Don’t Knock the RON off it’s Stand
Like every summer, we asked bankers to ”make a bet on the exchange rate” – give a prediction as to the exchange rate evolution until the end of the year. With few exceptions, their predictions range between 4.1 and 4.3 RON, remarkably close to the July level. However, if Romania fails to meet the terms agreed with the IMF, especially on budget discipline, this could shatter the exchange rate stability.
At the beginning of this year, in the midst of pessimistic economic forecasts and with the recent experience of the October depreciation of the RON, many experts (and BUSINESS Magazin readers, as well) were willing to believe it would be difficult to avoid an evolution of the exchange rate towards 5 RON/euro in the first half of the year. However, when we asked bankers in January to give us an exchange rate projection, not only none of them predicted a rate of over 4.50 RON/euro, but the majority went no further than 4.30 or even 4.10 RON/euro.
Eventually, reality matched the bankers’ predictions, with the exchange rate remaining at 4.2067 RON/euro on June 30 – decidedly very far from the ideal levels of 3.1 RON/euro in the summer of 2007, but also very remote from the apocalyptic scenarios of 5 RON/ euro or even higher. Now, history seems to repeat itself: after forecasts on the economic progression have changed several times over the last few months, and an 8% economic decline has become an official scenario, while the budget deficit is widening day after day, a collapse of the RON is something that many Romanians, especially those with loans in euros, continue to fear. In this context, it could be considered surprising that most commercial banks officials who agreed to answer BUSINESS Magazin’s questions gave moderate predictions that start from 4.1 RON/euro, and only on a few occasions reach 4.50 RON/euro.

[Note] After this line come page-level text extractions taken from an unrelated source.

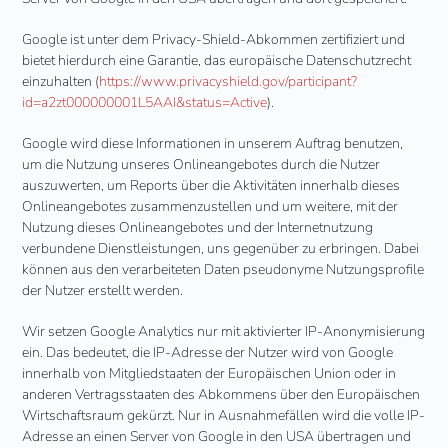
Google ist unter dem Privacy-Shield-Abkommen zertifiziert und
bietet hierdurch eine Garantie, das europäische Datenschutzrecht
einzuhalten (
https://www.privacyshield.gov/participant?
id=a2zt000000001L5AAI&status=Active
).
Google wird diese Informationen in unserem Auftrag benutzen,
um die Nutzung unseres Onlineangebotes durch die Nutzer
auszuwerten, um Reports über die Aktivitäten innerhalb dieses
Onlineangebotes zusammenzustellen und um weitere, mit der
Nutzung dieses Onlineangebotes und der Internetnutzung
verbundene Dienstleistungen, uns gegenüber zu erbringen. Dabei
können aus den verarbeiteten Daten pseudonyme Nutzungsprofile
der Nutzer erstellt werden.
Wir setzen Google Analytics nur mit aktivierter IP-Anonymisierung
ein. Das bedeutet, die IP-Adresse der Nutzer wird von Google
innerhalb von Mitgliedstaaten der Europäischen Union oder in
anderen Vertragsstaaten des Abkommens über den Europäischen
Wirtschaftsraum gekürzt. Nur in Ausnahmefällen wird die volle IP-
Adresse an einen Server von Google in den USA übertragen und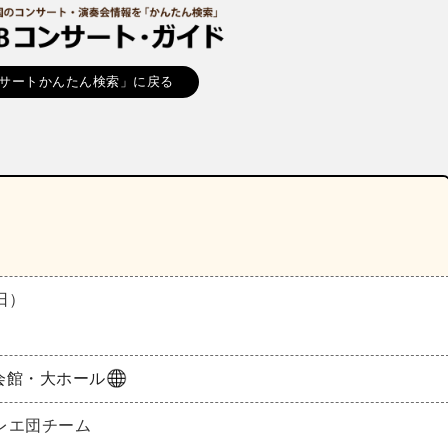
サートかんたん検索」に戻る
（日）
会館・大ホール
レエ団チーム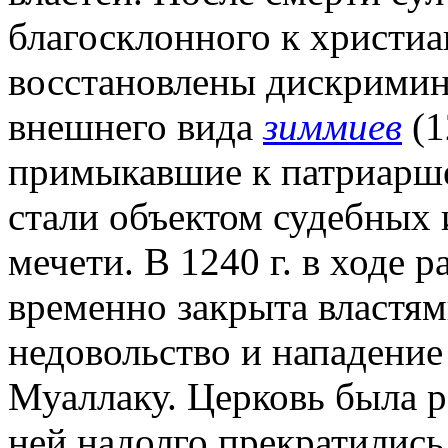
благосклонного к христиа
восстановлены дискрими
внешнего вида
зиммиев
(1
примыкавшие к патриарше
стали объектом судебных 
мечети. В 1240 г. в ходе 
временно закрыта властям
недовольство и нападение
Муаллаку. Церковь была р
ней надолго прекратились. 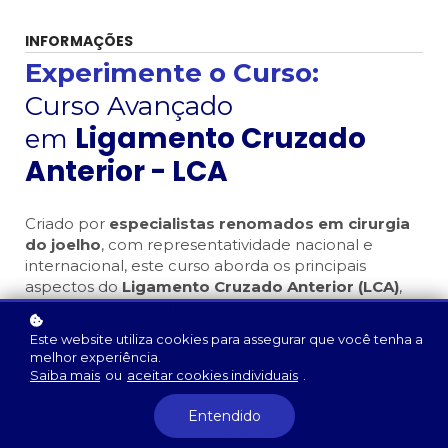
INFORMAÇÕES
Experimente o Curso:
Curso Avançado
Ligamento Cruzado
em
Anterior - LCA
Criado por
especialistas renomados em cirurgia
do joelho
, com representatividade nacional e
internacional, este curso aborda os principais
aspectos do
Ligamento Cruzado Anterior (LCA)
,
passando pela anatomia, exame clínico,
epidemiologia e tratamento conservador, chegando
Este website utiliza cookies para assegurar que você tenha a
até as indicações cirúrgicas, técnicas, falhas e
melhor experiência.
revisão.
Saiba mais
ou
aceitar cookies individuais
.
Ministrado por médicos com uma das maiores
Entendido
casuísticas do Brasil, vinculados à renomados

The explanation lies mainly with the fact that the main pressure factor on the RON last year, the large balance of payments deficit, lost its impact due to the crisis, which caused a slowdown in economic activity and, implicitly, generated a decline in imports. ”The adjustment of the balance of payments’ current account is significant, from 12.5% last year to less than 6%, perhaps even 4% this year – and has been more than 100% covered via foreign direct investment,” says Mihai Bogza, chairman and CEO of Bancpost. However, Bogza says that if the economic policies implemented by the authorities do not fall within the limits agreed with the IMF, the external perception will be that Romania’s economic imbalance will deepen again.
And, if, under such a scenario, the IMF would cut off its funding, meant to pad the Romanian National Bank’s foreign exchange reserve, ”it is easy to imagine a scenario where foreign pressure on the exchange rate would escalate so much as to make the current level difficult to safeguard by the central bank,” says Mihai Bogza. As for how the Romanian economy will be affected by the evolution of the crisis worldwide, most bankers see the quality of economic policies to be implemented by the authorities as being decisive, a quality that cannot be judged without taking into consideration the risks posed by the electoral context of the next few months.